Case ID: mass_131/html/0518-01.html
Source: Caselaw Access Project
Author: {"author": "Field, J.", "license": "Public Domain", "url": "https://static.case.law/"}
Date Created: 2024-08-24T03:29:51.129683

John Wardle vs. A. D. Briggs & another.
    Hampshire.
    Sept. 20. —
    Nov. 22, 1881.
    Lord & Devens, JJ., absent.
    Payment of an execution issued upon a judgment charging a trustee in foreign attachment is no bar to an action brought against him, by an assignee of the debt, in the name of the principal defendant, if the judgment charging him as trustee was obtained upon his wilful default, after he had notice of the assignment.

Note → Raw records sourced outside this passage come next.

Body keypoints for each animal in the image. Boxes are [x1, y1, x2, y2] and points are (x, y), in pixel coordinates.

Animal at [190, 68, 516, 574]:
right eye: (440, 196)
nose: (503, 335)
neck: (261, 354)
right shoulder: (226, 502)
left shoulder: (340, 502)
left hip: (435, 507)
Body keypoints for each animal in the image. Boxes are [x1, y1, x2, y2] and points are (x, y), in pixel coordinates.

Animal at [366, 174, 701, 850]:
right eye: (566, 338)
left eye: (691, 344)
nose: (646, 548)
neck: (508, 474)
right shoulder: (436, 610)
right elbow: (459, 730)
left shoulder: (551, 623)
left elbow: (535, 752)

    Contbact upon an account annexed for work and labor. The case was submitted to the Superior Court, and, after judgment for the plaintiff, to this court, on appeal, upon an agreed statement of facts, in substance as follows:
    The plaintiff worked for the defendants for the time stated in his declaration, and, on November 28, 1878, there was due him on account of said work the snm of $136.40, and interest from that date.
    In July 1874, the plaintiff assigned to Matthew Carroll the amount due and to become due to him from the defendants, which was duly recorded; and the defendants were notified of that assignment. Subsequently to the assignment and notice to the defendants, the latter were duly summoned as trustees of the plaintiff in an action brought against him after said assignment and notice.

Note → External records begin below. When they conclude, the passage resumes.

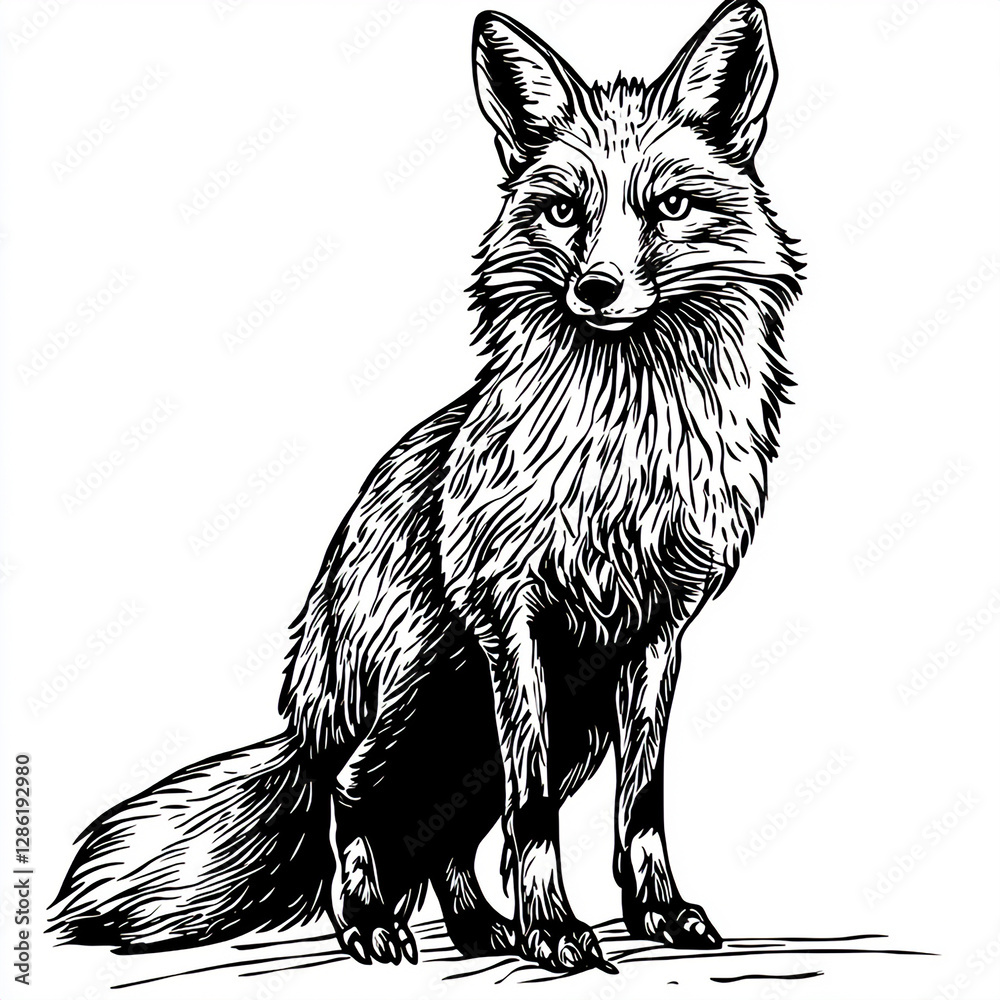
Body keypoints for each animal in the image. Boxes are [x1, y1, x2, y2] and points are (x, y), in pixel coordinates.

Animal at [51, 0, 803, 975]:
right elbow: (531, 811)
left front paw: (653, 912)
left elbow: (642, 803)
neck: (622, 445)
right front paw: (554, 929)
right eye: (564, 211)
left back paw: (479, 926)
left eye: (668, 206)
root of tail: (305, 702)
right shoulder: (513, 619)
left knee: (449, 832)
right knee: (356, 800)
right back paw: (374, 922)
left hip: (554, 725)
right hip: (423, 707)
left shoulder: (657, 632)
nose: (597, 288)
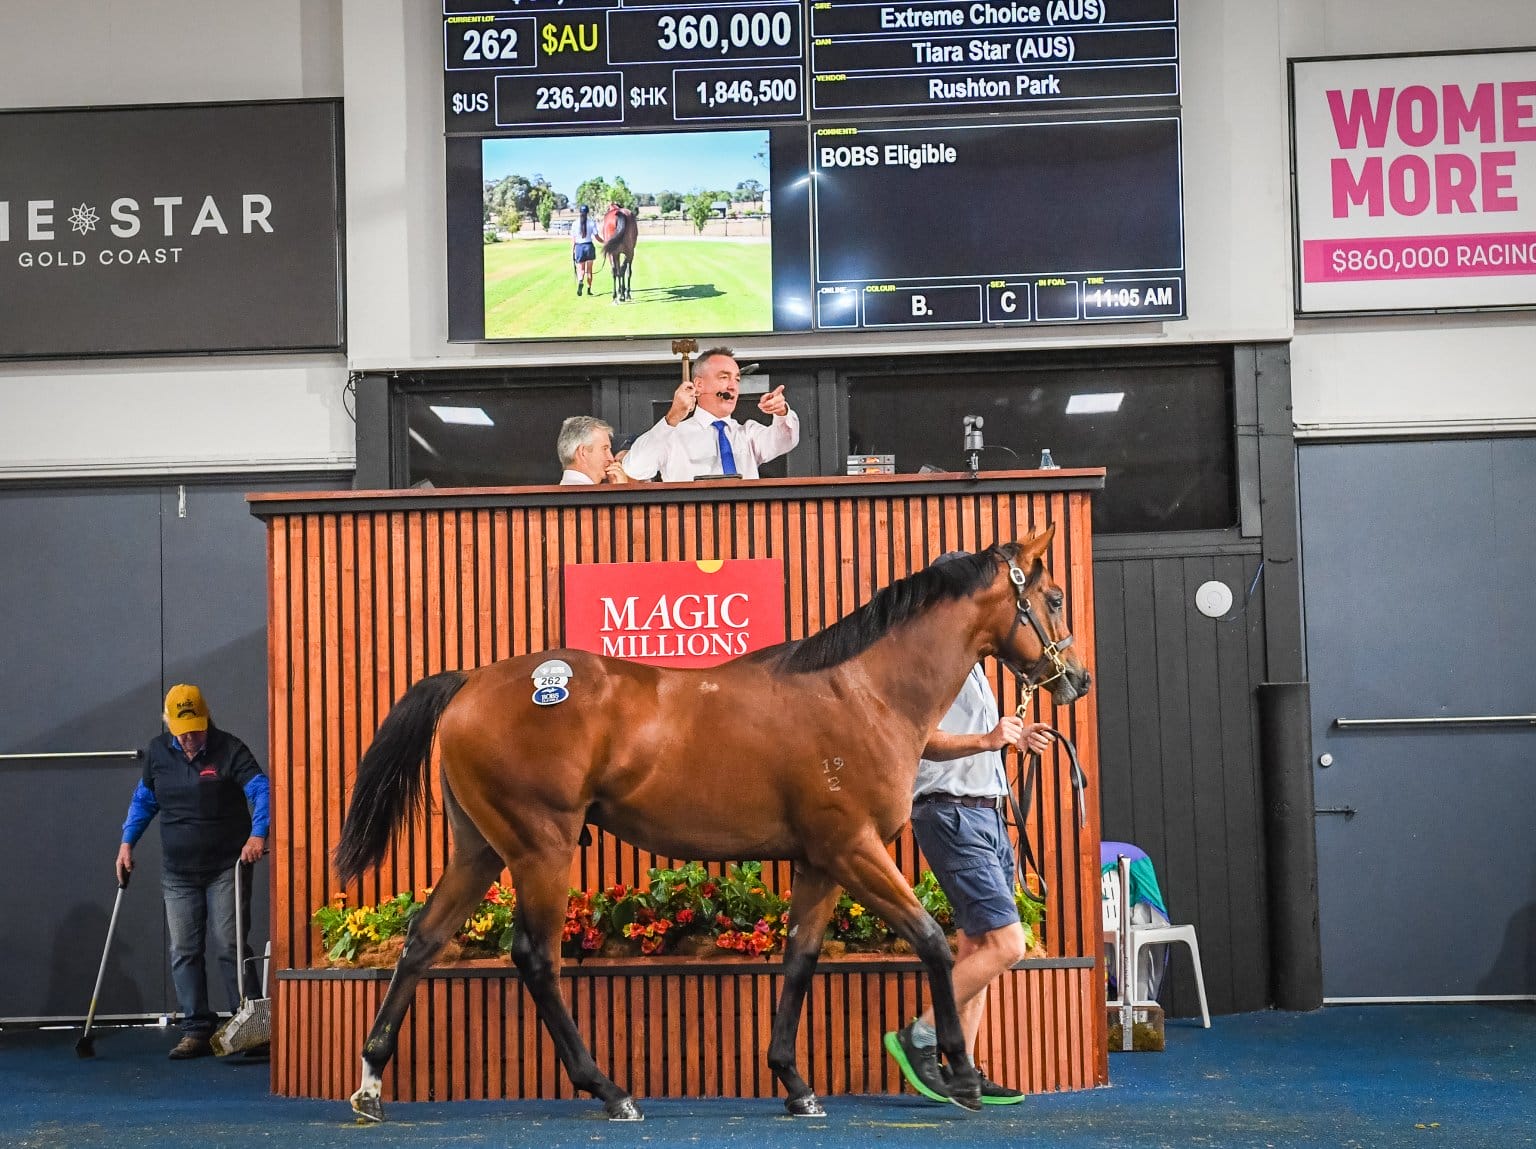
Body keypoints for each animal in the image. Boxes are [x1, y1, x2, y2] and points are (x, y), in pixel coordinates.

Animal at [333, 528, 1093, 1124]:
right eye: (1054, 598)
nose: (1077, 679)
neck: (862, 691)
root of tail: (471, 682)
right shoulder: (855, 849)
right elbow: (933, 939)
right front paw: (959, 1074)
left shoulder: (820, 861)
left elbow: (799, 959)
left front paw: (794, 1082)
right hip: (541, 846)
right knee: (536, 957)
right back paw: (608, 1089)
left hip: (481, 848)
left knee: (423, 940)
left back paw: (370, 1079)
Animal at [479, 129, 774, 339]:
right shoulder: (627, 252)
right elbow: (627, 273)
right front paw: (626, 294)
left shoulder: (616, 251)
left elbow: (618, 272)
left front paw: (621, 295)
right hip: (627, 250)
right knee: (622, 270)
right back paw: (620, 295)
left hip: (616, 252)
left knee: (613, 271)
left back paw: (614, 296)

    That action was duly entered in court, and judgment recovered therein, the defendant and trustees not appearing; and an execution was issued and demand made upon the trustees, who paid over the sum of $140,'on April 10, 1876. No notice of the pendency of that action was given by these defendants to Carroll, for whose benefit this action was brought.
    
      F. A. Beals, for the plaintiff.
    
      N. A. Leonard Gr. Wells, for the defendants.
   Field, J.

The defendants, as trustees in the trustee process, in order to protect themselves against this suit, which is brought for the benefit of the assignee of the debt attached, to whom the assignment was made before the commencement of the trustee suit, of which they had notice, were bound in law in some manner to inform the court by whom they were charged as trustees that they had received notice of such an assignment, or to inform the assignee of the pendency of the trustee suit, that he might appear therein as claimant. Whipple v. Robbins, 97 Mass. 107. Wilkinson v. Hall, 6 Gray, 568. Butler v. Mullen, 100 Mass. 453. Randall v. Way, 111 Mass. 506. Prescott v. Hull, 17 Johns. 284. Greentree v. Rosenstock, 61 N. Y. 583. Bunker v. Gilmore, 40 Maine, 88. Seward v. Heflin, 20 Vt. 144. Marsh v. Davis, 24 Vt. 363.

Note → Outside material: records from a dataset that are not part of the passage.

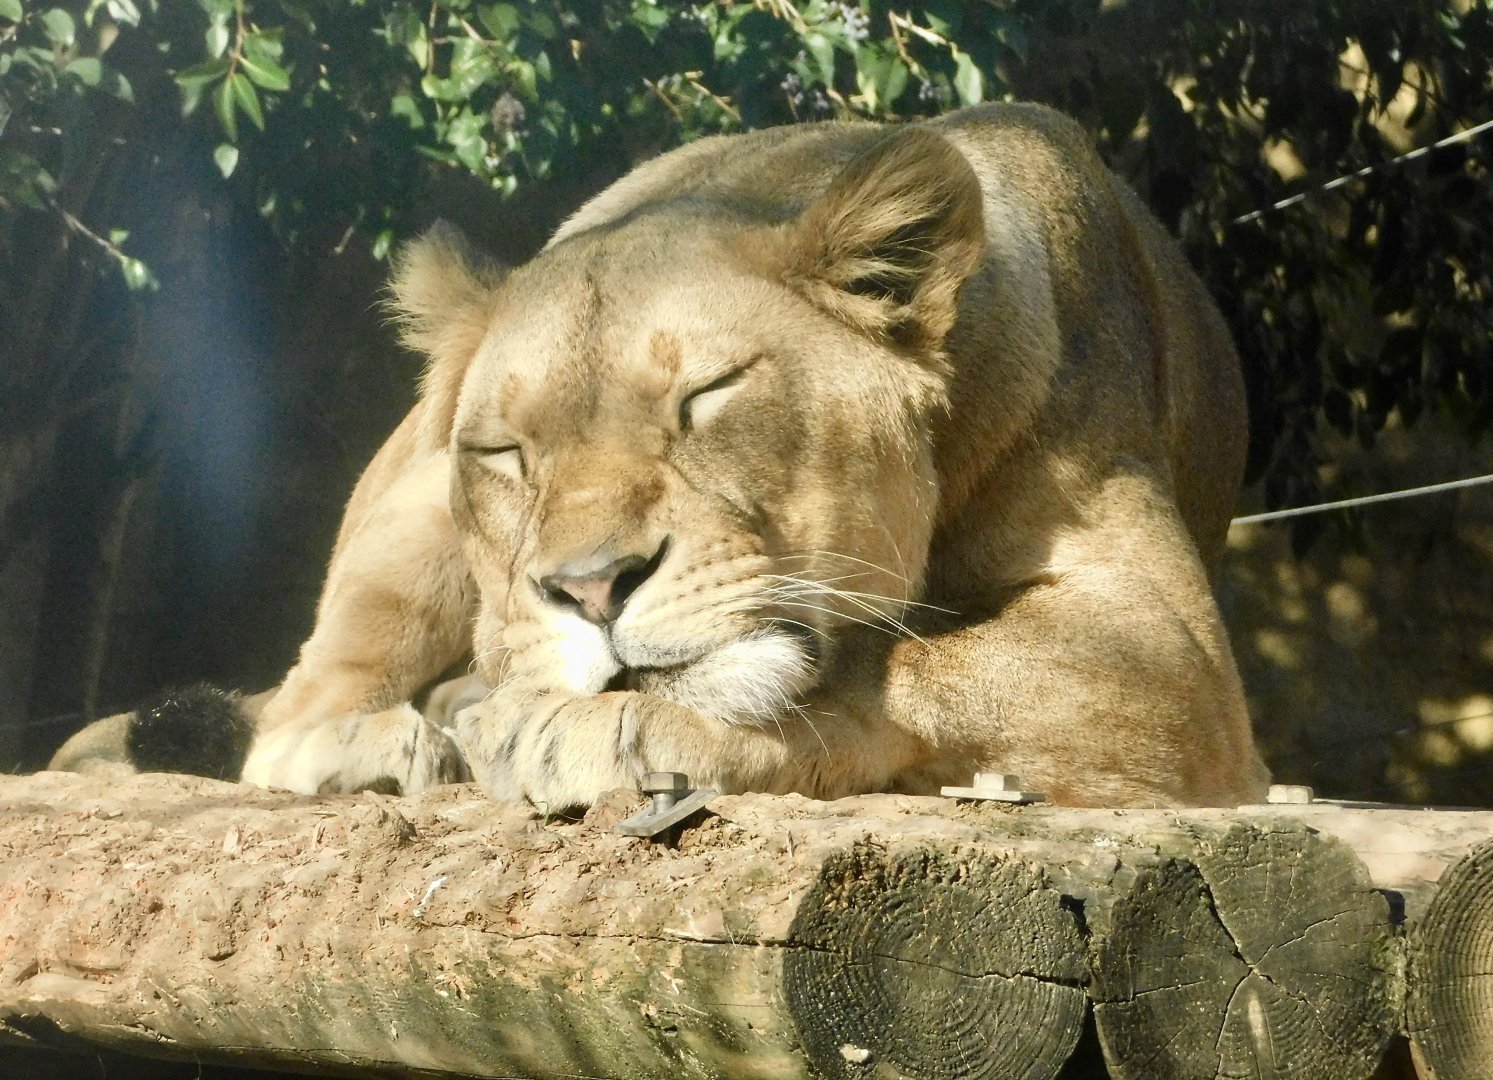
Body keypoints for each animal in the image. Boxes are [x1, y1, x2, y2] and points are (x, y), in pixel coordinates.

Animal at [50, 103, 1270, 808]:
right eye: (505, 451)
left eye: (706, 396)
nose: (592, 590)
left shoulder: (1168, 653)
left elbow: (906, 664)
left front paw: (606, 727)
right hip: (404, 527)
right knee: (291, 714)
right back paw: (390, 743)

As the assignee never became a party to the trustee suit, and had no notice that it had been brought, and as the fact of the assignment was never made known to the court, so that its validity was not in any form considered and determined in that suit, he is a stranger to the judgment charging the trustees. No proceedings were had in the trustee suit which were legal notice to him that such a suit was pending. Judgment affirmed.